Time Period3 Months [change]
DirectionMoves Against 
StrengthInsignificant
Accuracy100.0%
ValuesDaily Returns

Jito Staked SOL  vs.  FIL

 Performance 
       Timeline  
Jito Staked SOL 

Risk-Adjusted Performance

Good

 
Weak
 
Strong
Compared to the overall equity markets, risk-adjusted returns on investments in Jito Staked SOL are ranked lower than 13 (%) of all global equities and portfolios over the last 90 days. Despite quite unsteady basic indicators, Jito Staked disclosed solid returns over the last few months and may actually be approaching a breakup point.
FIL 

Risk-Adjusted Performance

Weakest

 
Weak
 
Strong
Over the last 90 days FIL has generated negative risk-adjusted returns adding no value to investors with long positions. In spite of unsteady performance in the last few months, the Crypto's essential indicators remain rather sound which may send shares a bit higher in September 2025. The latest tumult may also be a sign of longer-term up-swing for FIL shareholders.

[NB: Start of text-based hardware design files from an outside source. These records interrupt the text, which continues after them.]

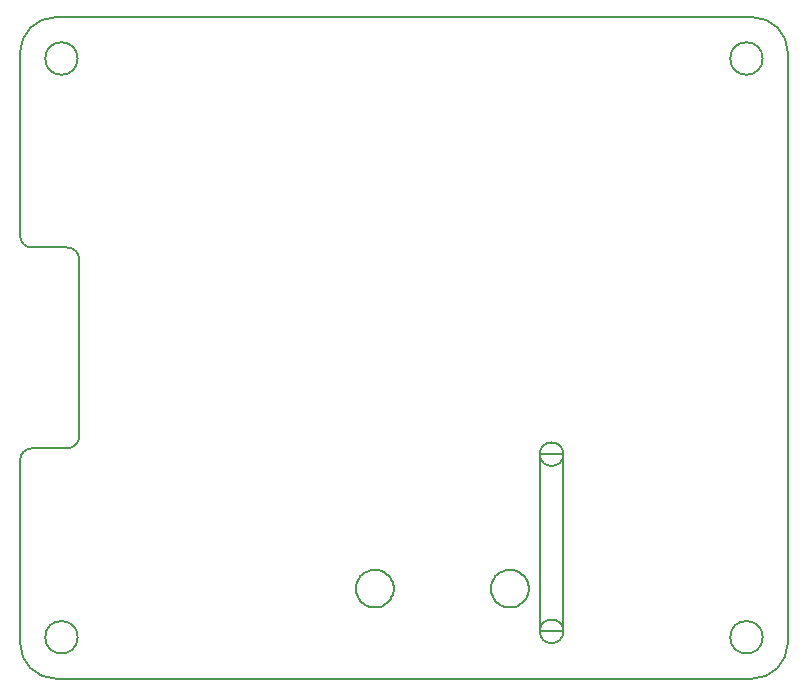
<source format=gbr>
G04 DipTrace 2.4.0.1*
%INBoardOutline.gbr*%
%MOMM*%
%ADD11C,0.14*%
%FSLAX53Y53*%
G04*
G71*
G90*
G75*
G01*
%LNBoardOutline*%
%LPD*%
X13000Y10000D2*
D11*
G02X10000Y13000I0J3000D01*
G01*
Y28500D1*
G02X11000Y29500I1000J0D01*
G01*
X14000D1*
G03X15000Y30500I0J1000D01*
G01*
Y45500D1*
G03X14000Y46500I-1000J0D01*
G01*
X11000D1*
G02X10000Y47500I0J1000D01*
G01*
Y63000D1*
G02X13000Y66000I2999J1D01*
G01*
X72000D1*
G02X75000Y63000I0J-3000D01*
G01*
Y13000D1*
G02X72000Y10000I-3000J0D01*
G01*
X13000D1*
X54000Y29000D2*
X56000D1*
Y14000D1*
X54000D1*
Y29000D1*
G02X54000Y29000I1000J0D01*
G01*
Y14000D2*
G02X54000Y14000I1000J0D01*
G01*
X12125Y62500D2*
G02X12125Y62500I1375J0D01*
G01*
Y13500D2*
G02X12125Y13500I1375J0D01*
G01*
X70125Y62500D2*
G02X70125Y62500I1375J0D01*
G01*
Y13500D2*
G02X70125Y13500I1375J0D01*
G01*
X38435Y17620D2*
X38439Y17732D1*
X38451Y17843D1*
X38470Y17953D1*
X38497Y18061D1*
X38532Y18168D1*
X38573Y18271D1*
X38622Y18372D1*
X38678Y18468D1*
X38741Y18561D1*
X38809Y18649D1*
X38884Y18732D1*
X38964Y18810D1*
X39050Y18882D1*
X39140Y18947D1*
X39235Y19007D1*
X39333Y19059D1*
X39435Y19104D1*
X39540Y19143D1*
X39648Y19173D1*
X39757Y19197D1*
X39867Y19212D1*
X39979Y19220D1*
X40091D1*
X40202Y19212D1*
X40312Y19197D1*
X40422Y19173D1*
X40529Y19143D1*
X40634Y19104D1*
X40736Y19059D1*
X40834Y19007D1*
X40929Y18947D1*
X41020Y18882D1*
X41105Y18810D1*
X41185Y18732D1*
X41260Y18649D1*
X41329Y18561D1*
X41391Y18468D1*
X41447Y18372D1*
X41496Y18271D1*
X41538Y18168D1*
X41572Y18061D1*
X41599Y17953D1*
X41619Y17843D1*
X41630Y17732D1*
X41634Y17620D1*
X41630Y17508D1*
X41619Y17397D1*
X41599Y17287D1*
X41572Y17179D1*
X41538Y17073D1*
X41496Y16969D1*
X41447Y16869D1*
X41391Y16772D1*
X41329Y16679D1*
X41260Y16591D1*
X41185Y16508D1*
X41105Y16430D1*
X41020Y16359D1*
X40929Y16293D1*
X40834Y16234D1*
X40736Y16181D1*
X40634Y16136D1*
X40529Y16098D1*
X40422Y16067D1*
X40312Y16043D1*
X40202Y16028D1*
X40091Y16020D1*
X39979D1*
X39867Y16028D1*
X39757Y16043D1*
X39648Y16067D1*
X39540Y16098D1*
X39435Y16136D1*
X39333Y16181D1*
X39235Y16234D1*
X39140Y16293D1*
X39050Y16359D1*
X38964Y16430D1*
X38884Y16508D1*
X38809Y16591D1*
X38741Y16679D1*
X38678Y16772D1*
X38622Y16869D1*
X38573Y16969D1*
X38532Y17073D1*
X38497Y17179D1*
X38470Y17287D1*
X38451Y17397D1*
X38439Y17508D1*
X38435Y17620D1*
X49866D2*
X49870Y17732D1*
X49881Y17843D1*
X49901Y17953D1*
X49928Y18061D1*
X49962Y18168D1*
X50004Y18271D1*
X50053Y18372D1*
X50109Y18468D1*
X50171Y18561D1*
X50240Y18649D1*
X50315Y18732D1*
X50395Y18810D1*
X50480Y18882D1*
X50571Y18947D1*
X50666Y19007D1*
X50764Y19059D1*
X50866Y19104D1*
X50971Y19143D1*
X51078Y19173D1*
X51188Y19197D1*
X51298Y19212D1*
X51409Y19220D1*
X51521D1*
X51633Y19212D1*
X51743Y19197D1*
X51852Y19173D1*
X51960Y19143D1*
X52065Y19104D1*
X52167Y19059D1*
X52265Y19007D1*
X52360Y18947D1*
X52450Y18882D1*
X52536Y18810D1*
X52616Y18732D1*
X52691Y18649D1*
X52759Y18561D1*
X52822Y18468D1*
X52878Y18372D1*
X52927Y18271D1*
X52968Y18168D1*
X53003Y18061D1*
X53030Y17953D1*
X53049Y17843D1*
X53061Y17732D1*
X53065Y17620D1*
X53061Y17508D1*
X53049Y17397D1*
X53030Y17287D1*
X53003Y17179D1*
X52968Y17073D1*
X52927Y16969D1*
X52878Y16869D1*
X52822Y16772D1*
X52759Y16679D1*
X52691Y16591D1*
X52616Y16508D1*
X52536Y16430D1*
X52450Y16359D1*
X52360Y16293D1*
X52265Y16234D1*
X52167Y16181D1*
X52065Y16136D1*
X51960Y16098D1*
X51852Y16067D1*
X51743Y16043D1*
X51633Y16028D1*
X51521Y16020D1*
X51409D1*
X51298Y16028D1*
X51188Y16043D1*
X51078Y16067D1*
X50971Y16098D1*
X50866Y16136D1*
X50764Y16181D1*
X50666Y16234D1*
X50571Y16293D1*
X50480Y16359D1*
X50395Y16430D1*
X50315Y16508D1*
X50240Y16591D1*
X50171Y16679D1*
X50109Y16772D1*
X50053Y16869D1*
X50004Y16969D1*
X49962Y17073D1*
X49928Y17179D1*
X49901Y17287D1*
X49881Y17397D1*
X49870Y17508D1*
X49866Y17620D1*
M02*

</source>
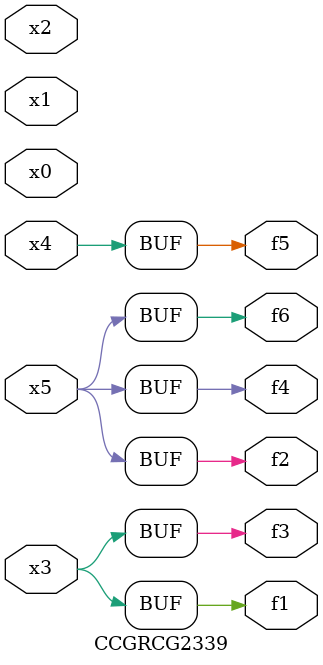
<source format=v>
module CCGRCG2339(
	input x0, x1, x2, x3, x4, x5,
	output f1, f2, f3, f4, f5, f6
);
	assign f1 = x3;
	assign f2 = x5;
	assign f3 = x3;
	assign f4 = x5;
	assign f5 = x4;
	assign f6 = x5;
endmodule

</source>
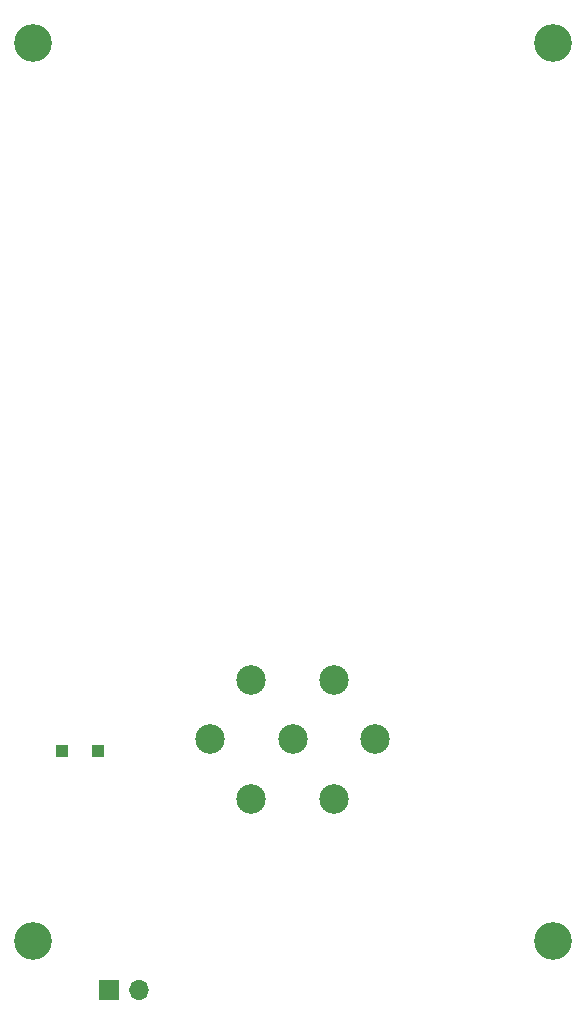
<source format=gbr>
%TF.GenerationSoftware,KiCad,Pcbnew,7.0.1*%
%TF.CreationDate,2023-04-12T14:45:20+09:00*%
%TF.ProjectId,KiCad_SP,4b694361-645f-4535-902e-6b696361645f,rev?*%
%TF.SameCoordinates,PX6422c40PY8a48640*%
%TF.FileFunction,Soldermask,Top*%
%TF.FilePolarity,Negative*%
%FSLAX46Y46*%
G04 Gerber Fmt 4.6, Leading zero omitted, Abs format (unit mm)*
G04 Created by KiCad (PCBNEW 7.0.1) date 2023-04-12 14:45:20*
%MOMM*%
%LPD*%
G01*
G04 APERTURE LIST*
%ADD10R,1.000000X1.000000*%
%ADD11C,2.500000*%
%ADD12C,3.200000*%
%ADD13R,1.700000X1.700000*%
%ADD14O,1.700000X1.700000*%
G04 APERTURE END LIST*
D10*
%TO.C,TP2*%
X8500000Y23000000D03*
%TD*%
D11*
%TO.C,H9*%
X28500000Y29000000D03*
%TD*%
%TO.C,H11*%
X32000000Y24000000D03*
%TD*%
D12*
%TO.C,H4*%
X3000000Y6920000D03*
%TD*%
D11*
%TO.C,H10*%
X21500000Y19000000D03*
%TD*%
%TO.C,H8*%
X28500000Y19000000D03*
%TD*%
%TO.C,H5*%
X25000000Y24000000D03*
%TD*%
D10*
%TO.C,TP1*%
X5450000Y23000000D03*
%TD*%
D11*
%TO.C,H6*%
X21500000Y29000000D03*
%TD*%
D12*
%TO.C,H2*%
X47000000Y83000000D03*
%TD*%
D13*
%TO.C,J1*%
X9475000Y2825000D03*
D14*
X12015000Y2825000D03*
%TD*%
D12*
%TO.C,H1*%
X3000000Y83000000D03*
%TD*%
%TO.C,H3*%
X47000000Y6920000D03*
%TD*%
D11*
%TO.C,H7*%
X18000000Y24000000D03*
%TD*%
M02*

</source>
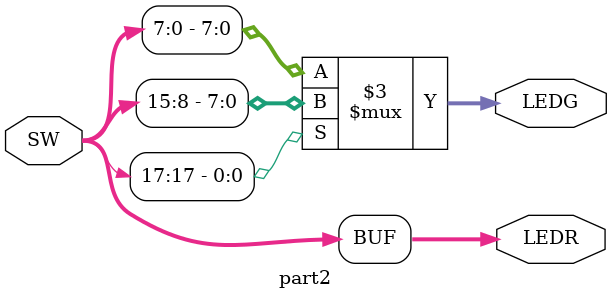
<source format=v>


module part2 (SW, LEDR, LEDG);
	input [17:0] SW;
	output [17:0] LEDR;
	output reg [7:0] LEDG;

	assign LEDR = SW;
	always @ (*) begin
		if (SW[17])
			LEDG = SW[15:8];
		else
			LEDG = SW[7:0];
	end
endmodule

</source>
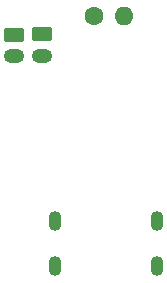
<source format=gbr>
%TF.GenerationSoftware,KiCad,Pcbnew,9.0.0*%
%TF.CreationDate,2025-11-29T18:06:43+01:00*%
%TF.ProjectId,Battery power module,42617474-6572-4792-9070-6f776572206d,rev?*%
%TF.SameCoordinates,Original*%
%TF.FileFunction,Soldermask,Bot*%
%TF.FilePolarity,Negative*%
%FSLAX46Y46*%
G04 Gerber Fmt 4.6, Leading zero omitted, Abs format (unit mm)*
G04 Created by KiCad (PCBNEW 9.0.0) date 2025-11-29 18:06:43*
%MOMM*%
%LPD*%
G01*
G04 APERTURE LIST*
G04 Aperture macros list*
%AMRoundRect*
0 Rectangle with rounded corners*
0 $1 Rounding radius*
0 $2 $3 $4 $5 $6 $7 $8 $9 X,Y pos of 4 corners*
0 Add a 4 corners polygon primitive as box body*
4,1,4,$2,$3,$4,$5,$6,$7,$8,$9,$2,$3,0*
0 Add four circle primitives for the rounded corners*
1,1,$1+$1,$2,$3*
1,1,$1+$1,$4,$5*
1,1,$1+$1,$6,$7*
1,1,$1+$1,$8,$9*
0 Add four rect primitives between the rounded corners*
20,1,$1+$1,$2,$3,$4,$5,0*
20,1,$1+$1,$4,$5,$6,$7,0*
20,1,$1+$1,$6,$7,$8,$9,0*
20,1,$1+$1,$8,$9,$2,$3,0*%
G04 Aperture macros list end*
%ADD10C,1.600000*%
%ADD11O,1.600000X1.600000*%
%ADD12RoundRect,0.250000X-0.625000X0.350000X-0.625000X-0.350000X0.625000X-0.350000X0.625000X0.350000X0*%
%ADD13O,1.100000X1.700000*%
%ADD14O,1.750000X1.200000*%
G04 APERTURE END LIST*
D10*
%TO.C,TH1*%
X128698200Y-96215200D03*
D11*
X131238200Y-96215200D03*
%TD*%
D12*
%TO.C,*%
X121920000Y-97790000D03*
%TD*%
D13*
%TO.C,J1*%
X125360000Y-113607800D03*
X125360000Y-117407800D03*
X134000000Y-113607800D03*
X134000000Y-117407800D03*
%TD*%
D12*
%TO.C,J2*%
X124297000Y-97757000D03*
D14*
X124297000Y-99587600D03*
%TD*%
%TO.C,*%
X121919000Y-99568000D03*
%TD*%
M02*

</source>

Jito Staked and FIL Volatility Contrast

   Predicted Return Density   
       Returns  

Pair Trading with Jito Staked and FIL

The main advantage of trading using opposite Jito Staked and FIL positions is that it hedges away some unsystematic risk. Because of two separate transactions, even if Jito Staked position performs unexpectedly, FIL can make up some of the losses. Pair trading also minimizes risk from directional movements in the market. For example, if an entire industry or sector drops because of unexpected headlines, the short position in FIL will offset losses from the drop in FIL's long position.
The idea behind Jito Staked SOL and FIL pairs trading is to make the combined position market-neutral, meaning the overall market's direction will not affect its win or loss (or potential downside or upside). This can be achieved by designing a pairs trade with two highly correlated stocks or equities that operate in a similar space or sector, making it possible to obtain profits through simple and relatively low-risk investment.
Check out your portfolio center.
Note that this page's information should be used as a complementary analysis to find the right mix of equity instruments to add to your existing portfolios or create a brand new portfolio. You can also try the Portfolio Analyzer module to portfolio analysis module that provides access to portfolio diagnostics and optimization engine.